From: Richard Henry on 27 Feb 2007 11:37 On Feb 26, 12:29 pm, bassam king karzeddin <bas...(a)ahu.edu.jo> wrote: > > Yes, and from the beginning I have shown you only a proof when > p doesn't divide xyz, and in general the complete proof is so simple that an average mathematician can do > > Some have already got it as you see from the replies > > I wonder also why simply you deny me all my efforts to settle up this issue for ever. > > Is it because I give my knowledge for Free??? > > I can't write papers because mainly I don't have time, and I don't know how to write introduction and references, I also can't waite or tolerate refrees opinions especially when I'm a teacher and they are the students who are going to learn > > Here, many outstanding mathematicians used to have the final word in this topic but not any more, where they deliberately disappear now and may be working in secret, (the main code for success}- ask their first teacher whome I do respect to assure this fact, but the story it self didn't end.! and the final laugh will be for FERMAT > > if my proofs (which I will post completely whenever I get free time ) are stolen then > > I swear I will add and triple your WORLD THAT IS FULL OF buzzls for another few centuries, and the final word will be for the new born that is not a mind kind. Good start. But you have a long way to go to be as funny as James Harris.

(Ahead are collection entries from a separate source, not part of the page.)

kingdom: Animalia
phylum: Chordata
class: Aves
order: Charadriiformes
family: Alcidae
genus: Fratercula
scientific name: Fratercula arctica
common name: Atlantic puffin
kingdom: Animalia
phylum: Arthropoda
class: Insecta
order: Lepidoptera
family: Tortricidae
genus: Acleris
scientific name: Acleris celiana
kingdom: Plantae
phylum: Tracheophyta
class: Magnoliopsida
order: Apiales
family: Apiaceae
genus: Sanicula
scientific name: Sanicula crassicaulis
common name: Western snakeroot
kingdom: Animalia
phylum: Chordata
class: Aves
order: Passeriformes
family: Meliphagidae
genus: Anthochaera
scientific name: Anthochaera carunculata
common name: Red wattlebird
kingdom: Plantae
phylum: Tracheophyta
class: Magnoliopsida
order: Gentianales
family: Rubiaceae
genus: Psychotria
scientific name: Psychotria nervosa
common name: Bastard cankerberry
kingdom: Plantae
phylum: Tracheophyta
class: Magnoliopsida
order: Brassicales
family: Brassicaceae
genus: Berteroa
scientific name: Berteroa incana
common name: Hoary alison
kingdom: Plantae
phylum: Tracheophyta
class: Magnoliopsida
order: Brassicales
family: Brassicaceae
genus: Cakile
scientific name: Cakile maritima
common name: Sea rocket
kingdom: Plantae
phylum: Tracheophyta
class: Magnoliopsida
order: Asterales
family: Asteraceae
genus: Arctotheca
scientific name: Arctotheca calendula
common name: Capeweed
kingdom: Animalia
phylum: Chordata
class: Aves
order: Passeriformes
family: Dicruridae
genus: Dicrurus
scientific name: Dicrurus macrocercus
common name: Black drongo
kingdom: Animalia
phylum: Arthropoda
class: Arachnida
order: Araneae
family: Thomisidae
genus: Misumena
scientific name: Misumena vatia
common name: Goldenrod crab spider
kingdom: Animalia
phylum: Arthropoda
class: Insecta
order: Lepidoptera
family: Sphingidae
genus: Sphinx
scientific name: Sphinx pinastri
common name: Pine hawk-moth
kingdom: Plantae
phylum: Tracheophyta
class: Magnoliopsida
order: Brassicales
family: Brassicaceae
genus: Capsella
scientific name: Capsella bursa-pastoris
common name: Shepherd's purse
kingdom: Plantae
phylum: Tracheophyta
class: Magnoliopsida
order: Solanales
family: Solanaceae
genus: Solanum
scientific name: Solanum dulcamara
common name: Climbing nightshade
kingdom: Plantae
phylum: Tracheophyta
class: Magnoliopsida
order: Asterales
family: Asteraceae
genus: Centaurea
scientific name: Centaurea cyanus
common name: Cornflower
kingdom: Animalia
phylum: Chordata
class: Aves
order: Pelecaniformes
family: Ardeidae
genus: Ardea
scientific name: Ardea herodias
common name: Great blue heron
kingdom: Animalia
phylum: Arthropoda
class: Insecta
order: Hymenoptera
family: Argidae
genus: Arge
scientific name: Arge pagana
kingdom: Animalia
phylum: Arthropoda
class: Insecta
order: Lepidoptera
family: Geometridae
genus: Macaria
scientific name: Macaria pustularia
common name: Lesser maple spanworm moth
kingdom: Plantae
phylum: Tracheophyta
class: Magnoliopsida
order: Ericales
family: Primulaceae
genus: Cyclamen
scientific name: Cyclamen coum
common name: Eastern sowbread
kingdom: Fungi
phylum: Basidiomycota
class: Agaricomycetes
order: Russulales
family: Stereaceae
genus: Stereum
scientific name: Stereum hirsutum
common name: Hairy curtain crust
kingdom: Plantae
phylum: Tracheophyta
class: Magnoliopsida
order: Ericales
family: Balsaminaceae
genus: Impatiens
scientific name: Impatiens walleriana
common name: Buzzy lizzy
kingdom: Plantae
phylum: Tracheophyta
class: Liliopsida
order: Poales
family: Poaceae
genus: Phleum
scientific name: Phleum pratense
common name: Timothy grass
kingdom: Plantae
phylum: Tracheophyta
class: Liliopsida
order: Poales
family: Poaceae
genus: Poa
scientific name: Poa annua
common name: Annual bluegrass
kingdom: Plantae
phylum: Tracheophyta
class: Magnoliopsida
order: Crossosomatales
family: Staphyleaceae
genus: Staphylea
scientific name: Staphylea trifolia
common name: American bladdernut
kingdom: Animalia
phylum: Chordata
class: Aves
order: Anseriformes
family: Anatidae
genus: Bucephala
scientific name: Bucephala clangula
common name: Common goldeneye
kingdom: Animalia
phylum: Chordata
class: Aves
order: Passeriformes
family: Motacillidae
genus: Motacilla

From: bassam king karzeddin on 27 Feb 2007 02:32
Hello TO ALL The only remaining case -PROOF Now, you may easily derive the following identity for a counter example when (p) is a prime factor OF (x*y*z) Let x^p + y^p = z^p, where (x,y,z) are three positive coprime integers, then the following identity must hold (x*y*z)^p = (x+y)*(z-x)*(z-y)*N(x,y,z) where (x+y),(z-x),(z-y), N(x,y,z) are all coprime pair wise Very Simple to prove, (no need to waste time on that) Now, (p^k*p) divides the left hand side of the above identity, where as p^(k*p-1) only divides the right hand side of the above Identity, where k is positive integer number,and as I had shown you today from other post. Therefore, the identity can't hold true with integer numbers defined above AND THERE IS NO COUNTER EXAMPLE Hence THE PROOF IS INDEED COMPLETED I was hoping some one would share me this vectory, but For those who love mathematics AND TRUTH DEFINDERS- DON'T LET IT GO, there are many things to come You may add any suitable references, and then write it in any suitable languge, beside let the JOURNALS KNOW ABOUT IT KEEP IT FOR GENARATIONS And here, I WILL NOT STOP MY BEST REGARDS Bassam Karzeddin AL Hussein bin Talal University JORDAN |